▸ **Aim of the exercise**: In the records below, find the line containing "index tip: (562, 484)"; give it again exactly, along with every line that follows, and nothing else.

____________________

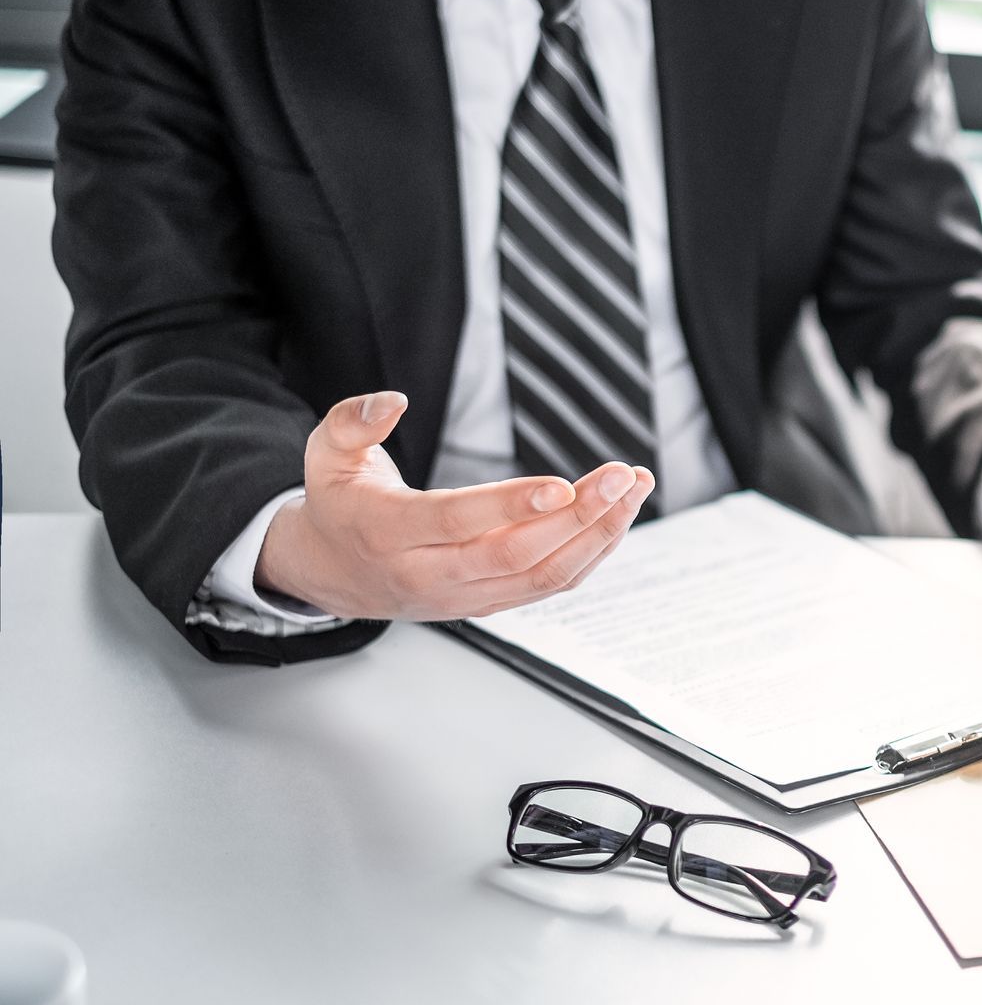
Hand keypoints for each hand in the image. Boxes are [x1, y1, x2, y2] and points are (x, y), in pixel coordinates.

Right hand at [257, 391, 653, 620]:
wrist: (333, 575)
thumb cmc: (340, 505)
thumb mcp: (325, 453)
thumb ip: (353, 421)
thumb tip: (394, 401)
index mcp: (387, 533)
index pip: (456, 522)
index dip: (510, 505)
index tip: (562, 484)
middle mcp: (429, 574)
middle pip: (514, 554)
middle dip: (576, 516)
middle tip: (621, 476)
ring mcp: (464, 596)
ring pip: (542, 576)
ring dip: (597, 535)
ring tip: (634, 490)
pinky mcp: (489, 603)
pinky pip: (549, 584)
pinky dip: (591, 554)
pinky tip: (617, 517)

____________________

▸ **Completed task**:
index tip: (562, 484)
middle mcp: (429, 574)
middle pip: (514, 554)
middle dip: (576, 516)
middle tip: (621, 476)
ring mcp: (464, 596)
ring pip: (542, 576)
ring dip: (597, 535)
ring tip: (634, 490)
pinky mcp: (489, 603)
pinky pip: (549, 584)
pinky dip: (591, 554)
pinky tip: (617, 517)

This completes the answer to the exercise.